Taking the line that contains "index pip: (305, 484)" as the first and the final line of the records as the last, write out every line between them exactly, ends included, and nothing else.
/---
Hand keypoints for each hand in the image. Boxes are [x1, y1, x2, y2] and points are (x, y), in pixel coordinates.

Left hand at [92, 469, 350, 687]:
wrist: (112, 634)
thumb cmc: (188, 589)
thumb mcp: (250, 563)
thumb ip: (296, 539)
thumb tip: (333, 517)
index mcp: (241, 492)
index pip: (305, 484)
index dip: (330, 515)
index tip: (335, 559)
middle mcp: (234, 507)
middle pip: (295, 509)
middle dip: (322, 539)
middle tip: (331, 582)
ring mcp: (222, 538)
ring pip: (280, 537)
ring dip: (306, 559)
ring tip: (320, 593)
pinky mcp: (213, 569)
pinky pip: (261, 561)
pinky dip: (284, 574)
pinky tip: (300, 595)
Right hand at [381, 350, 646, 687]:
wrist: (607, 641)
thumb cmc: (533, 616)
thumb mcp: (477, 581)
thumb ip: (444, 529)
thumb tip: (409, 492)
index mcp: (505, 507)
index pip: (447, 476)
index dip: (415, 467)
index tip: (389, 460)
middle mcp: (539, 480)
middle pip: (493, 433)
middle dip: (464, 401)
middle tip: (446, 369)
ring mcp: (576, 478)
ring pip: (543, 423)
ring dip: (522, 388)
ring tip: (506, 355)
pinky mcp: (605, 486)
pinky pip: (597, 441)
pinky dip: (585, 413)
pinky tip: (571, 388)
\---
**Exercise solution**
index pip: (305, 484)
index dip: (330, 515)
index tip: (335, 559)
middle mcp: (234, 507)
middle pip: (295, 509)
middle dip: (322, 539)
middle tip: (331, 582)
ring mcp: (222, 538)
ring pip: (280, 537)
ring dip: (306, 559)
ring tip: (320, 593)
pinky mcp: (213, 569)
pinky pip: (261, 561)
pinky dip: (284, 574)
pinky tip: (300, 595)
Right hand at [381, 350, 646, 687]:
wrist: (607, 641)
thumb cmc: (533, 616)
thumb mcp: (477, 581)
thumb ip: (444, 529)
thumb tip: (409, 492)
index mcp: (505, 507)
index pip: (447, 476)
index dip: (415, 467)
index tip: (389, 460)
middle mcp: (539, 480)
middle pip: (493, 433)
middle dip: (464, 401)
middle tip: (446, 369)
ring mcp: (576, 478)
ring pip: (543, 423)
ring dip: (522, 388)
ring tip: (506, 355)
pinky mcp: (605, 486)
pinky pip: (597, 441)
pinky dip: (585, 413)
pinky tip: (571, 388)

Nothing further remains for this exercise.